French police fire tear gas at anti-job cuts protesters

French riot police have fired tear gas to disperse outraged demonstrators protesting against planned job cuts at auto-giant Peugeot in the capital Paris.
The clashes erupted on Tuesday outside the Paris auto show as police forces tried to prevent protesters from entering the location.

The protesters, who are Peugeot employees, hurled stones at police forces to express their discontent with the company’s plans to shut down a major plant near Paris, leading to around 8,000 job cuts.

French police sources and unions also estimated that thousands of people took to the streets in Lyon and the southern port city of Marseille to protest against mounting unemployment rate in the country.

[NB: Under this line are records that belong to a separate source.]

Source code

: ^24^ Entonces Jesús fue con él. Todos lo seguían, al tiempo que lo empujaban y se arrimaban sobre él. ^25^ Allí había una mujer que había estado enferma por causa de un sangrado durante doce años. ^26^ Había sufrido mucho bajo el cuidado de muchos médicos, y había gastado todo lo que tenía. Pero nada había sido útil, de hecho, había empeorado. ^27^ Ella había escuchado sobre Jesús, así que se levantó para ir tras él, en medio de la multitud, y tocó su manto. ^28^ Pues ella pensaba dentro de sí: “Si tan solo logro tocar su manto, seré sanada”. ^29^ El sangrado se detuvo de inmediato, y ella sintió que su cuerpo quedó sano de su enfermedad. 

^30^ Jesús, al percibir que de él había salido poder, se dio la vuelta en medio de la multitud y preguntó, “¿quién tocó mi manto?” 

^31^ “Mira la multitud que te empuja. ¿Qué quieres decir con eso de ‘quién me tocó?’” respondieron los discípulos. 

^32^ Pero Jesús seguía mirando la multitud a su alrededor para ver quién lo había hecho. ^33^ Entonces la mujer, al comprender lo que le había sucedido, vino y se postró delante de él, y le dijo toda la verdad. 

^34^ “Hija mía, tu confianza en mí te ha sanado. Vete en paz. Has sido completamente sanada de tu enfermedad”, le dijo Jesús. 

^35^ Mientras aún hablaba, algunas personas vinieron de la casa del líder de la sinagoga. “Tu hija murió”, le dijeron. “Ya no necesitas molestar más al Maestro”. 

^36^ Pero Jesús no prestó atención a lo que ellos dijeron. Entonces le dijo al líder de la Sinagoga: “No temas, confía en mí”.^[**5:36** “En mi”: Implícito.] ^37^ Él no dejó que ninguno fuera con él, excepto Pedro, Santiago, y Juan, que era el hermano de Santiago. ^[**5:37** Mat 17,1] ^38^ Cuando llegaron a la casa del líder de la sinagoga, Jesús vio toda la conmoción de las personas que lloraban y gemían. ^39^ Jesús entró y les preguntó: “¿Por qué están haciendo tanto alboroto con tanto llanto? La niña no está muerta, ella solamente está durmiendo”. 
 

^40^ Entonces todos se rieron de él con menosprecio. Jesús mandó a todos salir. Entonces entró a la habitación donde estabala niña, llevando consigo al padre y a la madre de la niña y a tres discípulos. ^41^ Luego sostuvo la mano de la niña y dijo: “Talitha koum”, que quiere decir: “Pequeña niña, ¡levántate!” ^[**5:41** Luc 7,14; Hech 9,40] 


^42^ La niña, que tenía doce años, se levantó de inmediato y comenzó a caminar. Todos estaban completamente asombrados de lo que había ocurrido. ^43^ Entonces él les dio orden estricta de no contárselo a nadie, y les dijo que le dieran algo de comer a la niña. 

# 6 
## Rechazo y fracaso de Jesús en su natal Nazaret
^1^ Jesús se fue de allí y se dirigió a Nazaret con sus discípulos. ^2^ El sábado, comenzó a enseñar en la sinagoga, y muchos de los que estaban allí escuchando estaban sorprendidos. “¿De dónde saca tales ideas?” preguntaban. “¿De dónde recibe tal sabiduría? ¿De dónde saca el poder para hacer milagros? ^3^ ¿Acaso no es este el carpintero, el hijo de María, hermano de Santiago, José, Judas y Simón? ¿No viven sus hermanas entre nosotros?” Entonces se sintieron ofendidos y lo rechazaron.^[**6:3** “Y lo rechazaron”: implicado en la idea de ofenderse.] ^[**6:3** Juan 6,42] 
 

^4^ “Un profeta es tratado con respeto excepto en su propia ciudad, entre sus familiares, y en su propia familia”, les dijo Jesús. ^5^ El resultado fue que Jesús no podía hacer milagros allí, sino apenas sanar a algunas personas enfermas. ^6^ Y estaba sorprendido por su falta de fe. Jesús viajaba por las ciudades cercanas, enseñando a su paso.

On September 29, hundreds of furious auto workers poured into the Paris Motor Show to protest against the wave of industrial layoffs and the government’s failure to address the economic downturn.

On October 5, new figures by France National Institute of Statistics and Economic Studies (INSEE) showed that the unemployment rate in France would hit a new record high of 10.2 percent at the end of 2012, the highest level since 1999.

The Bank of France also said on October 8 that Europe’s second largest economy contracted in the third quarter of 2012 as the eurozone continues to grapple with economic woes.

Europe plunged into financial crisis in early 2008. Insolvency now threatens heavily debt-ridden countries such as Greece, Spain, Portugal, Italy, and Ireland.

The worsening debt crisis has forced the EU governments to adopt harsh austerity measures and tough economic reforms, which have triggered incidents of social unrest and massive protests in many European countries.